Again. None of the above implies that distributional concerns aren't valid. Just that the argument "but the loosers are not actually compensated" by itself, misses the point and is wrong.

Anonymous said...

The issue is not so much the compensation of losers. Free trade is descriptive only of the end result of a process. That process might be described as the freedom to exploit for the sake of advantage in the global economy. We talk about trade between nations as though it were being conducted by distinct and separate entities. In fact it is often operators in both economies who take advantage of each locality for the purpose of enriching a limited number of participants in the scheme. At one time it may have been American or British firms competing with one another and each against still others. Each exploiting the comparative advantage of its economy. This is no longer the case. Businesses are not national, but global in their focus and, probably, in their ownership. Recently labor has become the primary exploitation target. The new advantage is cheap labor. Capital is moved to the locality that can best exploit its workers. The owners span multiple economies, and are the only winners.

YouNotSneaky! said...

Barkley,

Admittedly I don't know that much about trade assistance. But this looks current:
http://www.doleta.gov/programs/factsht/taa.htm

and here's a comparison between old and new trade adjustment assistance programs as amended in 2002:
http://www.jobs.state.ak.us/taa/comparison.htm

I don't know if these TAA levels are adequate or if the programs are designed appropriately, but honestly, without a good bit of detailed data and a few judgment calls (which should be made explicit) I don't think anyone around here can either (maybe I missed something obvious).

__AVAILABLE DATA__:

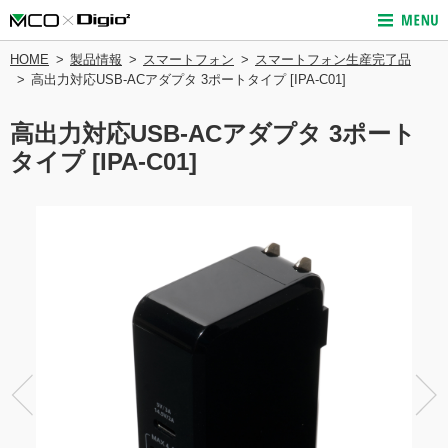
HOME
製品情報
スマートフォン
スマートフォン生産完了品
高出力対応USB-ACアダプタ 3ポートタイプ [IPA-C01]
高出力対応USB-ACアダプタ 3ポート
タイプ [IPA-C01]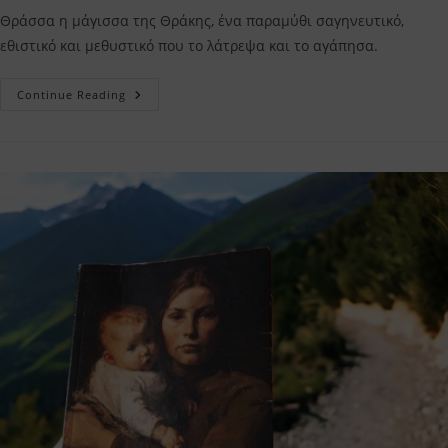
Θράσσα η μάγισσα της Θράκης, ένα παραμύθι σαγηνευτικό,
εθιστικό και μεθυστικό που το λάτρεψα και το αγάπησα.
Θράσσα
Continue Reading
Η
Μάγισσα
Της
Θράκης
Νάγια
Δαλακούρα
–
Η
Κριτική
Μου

__DIRECTIONS__:
- 1) Sum up the free trade comments in two sentences.
- 2) Write the next part of the free trade comments, picking up after their last sentence.

__RESPONSES FOR EACH TASK__:
- 1) One commenter argues that the real issue with free trade is not compensating losers but a process in which globally focused businesses move capital to wherever workers can be most cheaply exploited, leaving the owners as the only winners. Another commenter links to current trade adjustment assistance programs but doubts that anyone in the discussion can judge whether they are adequate or well designed without detailed data and explicit judgment calls.

- 2)
Brucecmf,
Both of those "features" of the Ricardian argument are pretty much irrelevant to it. Unbalanced trade just means that a good called "consumption today" is being traded for a good called "consumption tomorrow" and, roughly, it's the same thing. And of course HOW a particular trade arrangement comes about really is a separate question of WHAT its effects are (in the sense that they are what they are).

Jack
First you got to tell me what you mean by "exploitation". This is not a rhetorical move. Do you mean that the workers are worse off after trade than before it? That they receive lower income/wages? That they get paid less then their marginal product (Joan Robinson's definition I believe)? That their surplus value is being appropriated (Marxist definition)?
Of course in the last two instances, it's entirely possible that one can be both more-exploited and better-off/richer at the same time (which I think John Roemer pointed out somewhere in a different context).

rosserjb@jmu.edu said...

I stand corrected. The TAA was started in 1962 but had little funding until after 1974. Expenditures then rose to 1.6 billion in 1980. Then Reagan cut the program way back. In the late 90s about $200-300 million per year was being spent on it.

After 2002 it was expanded. In 2005 about $900 million was spent on about 55,000 workers. This is small change compared to the nearly 2% of GDP in Sweden that has been spent at times.

YouNotSneaky! said...

Is it possible that the high number for Sweden includes all forms of labor market adjustment assistance and not just that related to trade?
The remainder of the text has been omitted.